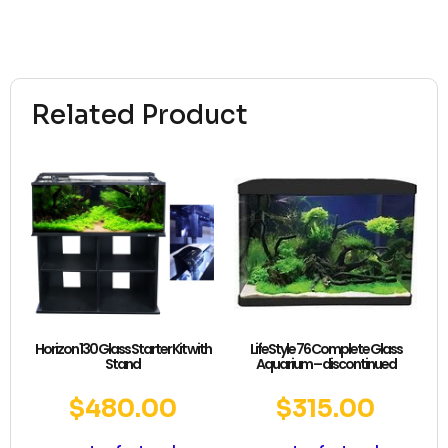
Related Product
Horizon 130 Glass Starter Kit with
LifeStyle 76 Complete Glass
Stand
Aquarium – discontinued
$
480.00
$
315.00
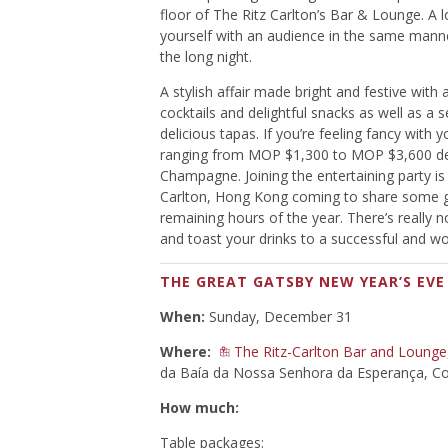
floor of The Ritz Carlton’s Bar & Lounge. A 
yourself with an audience in the same manne
the long night.
A stylish affair made bright and festive wit
cocktails and delightful snacks as well as a
delicious tapas. If you’re feeling fancy with 
ranging from MOP $1,300 to MOP $3,600 depe
Champagne. Joining the entertaining party is
Carlton, Hong Kong coming to share some gl
remaining hours of the year. There’s really 
and toast your drinks to a successful and w
THE GREAT GATSBY NEW YEAR’S EVE
When:
Sunday, December 31
Where:
The Ritz-Carlton Bar and Lounge
da Baía da Nossa Senhora da Esperança, Co
How much:
Table packages:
++++++++++
Exercise aim ▸ Please work out how many lines of the data include the string "Carlton" and reply with the number alone.

Response to the exercise ▸ 3